Tripping on drugs, 17-year-old Liam lies down on an empty road and sees his future flash before him. In John O’Donovan’s intricately structured new play for One Duck Theatre, the mystery of Liam’s final hours on a summer’s night in County Clare brings his three best friends together but also threatens to push them apart. In an empty shack on the edge of town, Cusack (Conor Madden), Barry (Colin Campbell) and Pa (Rhys Dunlop) gather to mark the 17th anniversary of Liam’s death.
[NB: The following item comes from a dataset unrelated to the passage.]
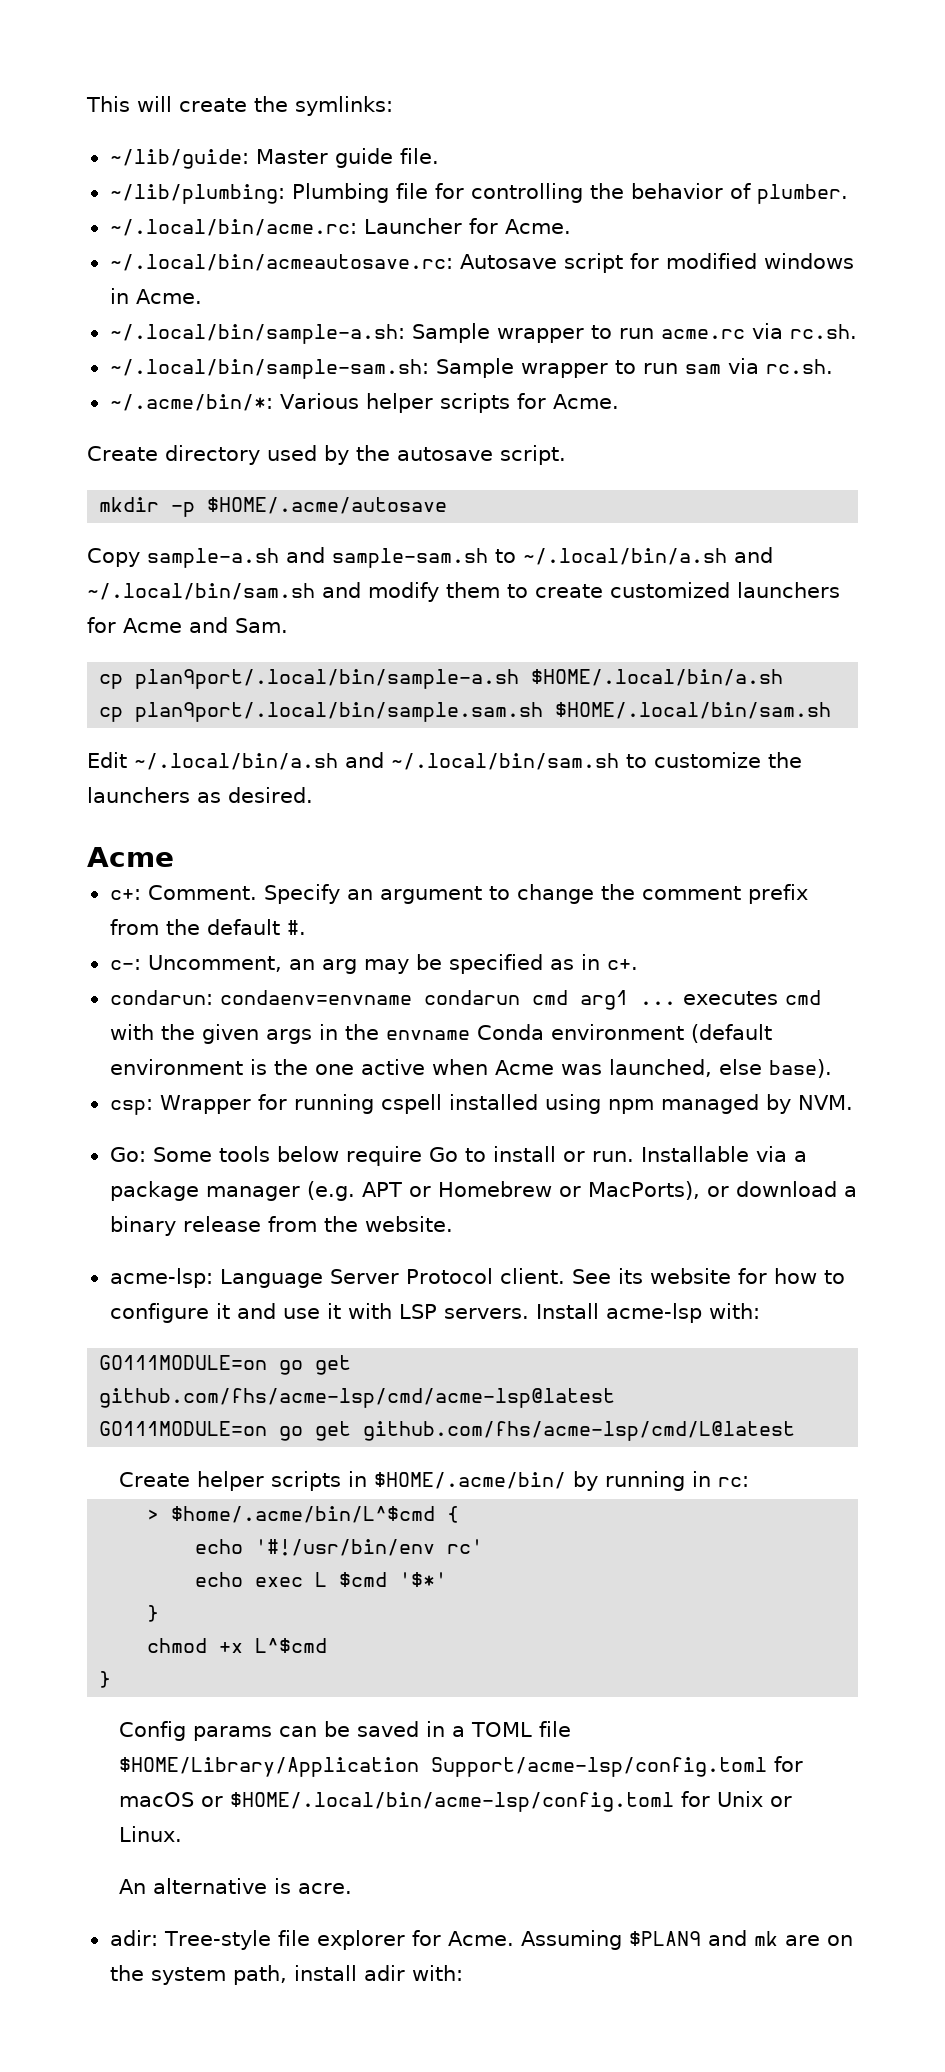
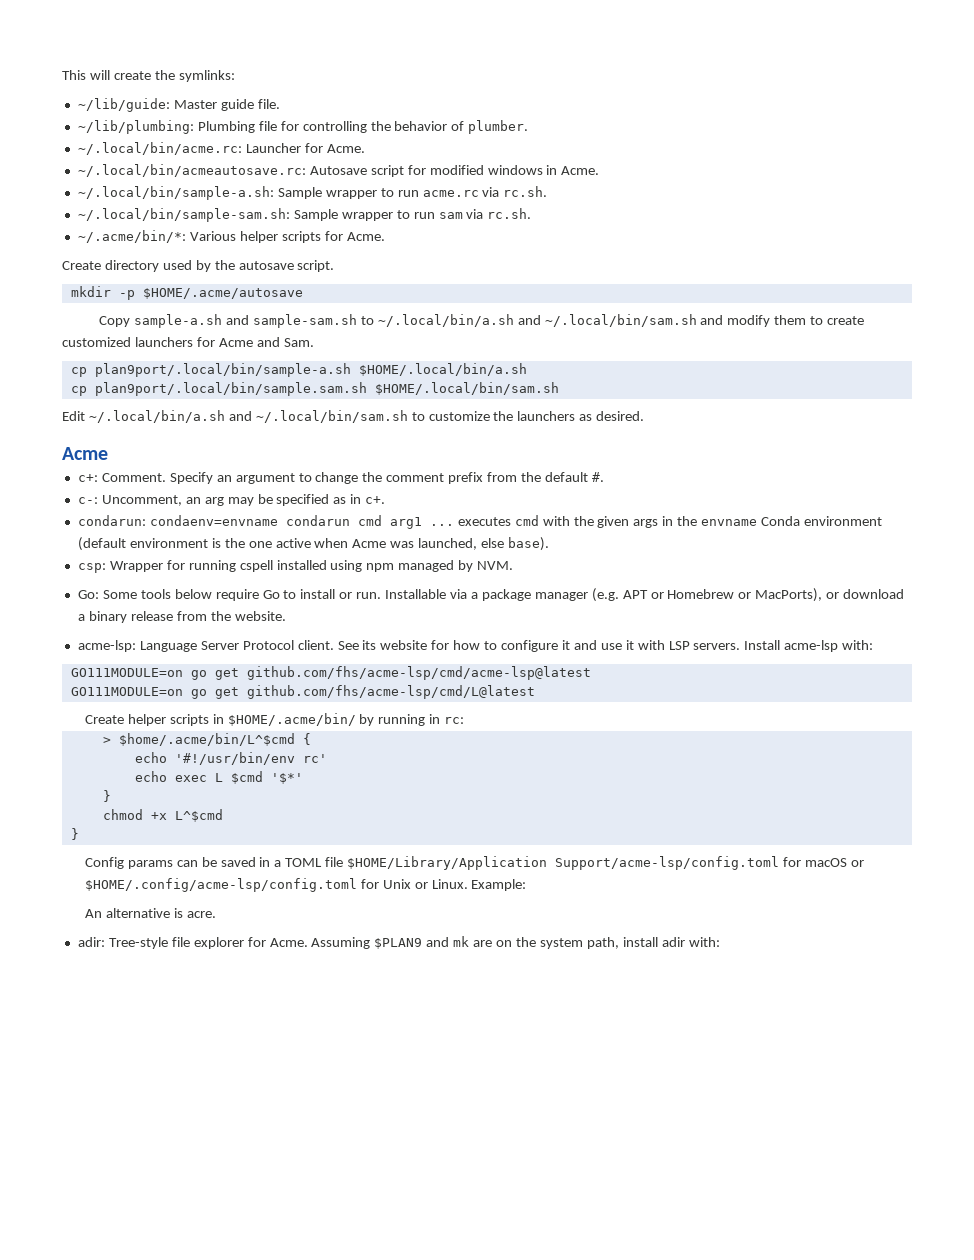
[229,1792,674,1812] $HOME/.local/bin/acme-lsp/config.toml -> [84,878,357,892] $HOME/.config/acme-lsp/config.toml
(182, 1834) none -> [471,879,527,891] Example:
Playing a comically elaborate darts and drinking game, they tear through the cans and cocaine.

This could be a regression to their youthful selves for one night, but director Thomas Martin’s sensitive staging suggests a sense of arrested development; as if their bereavement is something they can’t get past. As in O’Donovan’s previous work, cracking male banter shifts into another mode, self-aware and raw.

In a flashback monologue, poignantly performed by Dunlop, Liam thinks about “all the things that I could do. All the ways it could turn out.” But with Cusack trapped in negative equity, Barry in a dead-end job and the sardonic Pa unemployed and newly homeless, the reality of the friends’ 30s is one of wasted or unfulfilled potential. Leaving it all behind, whether by emigration or suicide, is never far from their thoughts.

In O’Donovan’s dialogue, the seeping sadness is underscored by anger at the lack of opportunity for these men, in a town that was hollowed out by the Irish economic crash and still hasn’t recovered. While the plot has some dangling strands, the stellar performances and assured production do justice to a script that is pointed, unsentimental and surprisingly tender.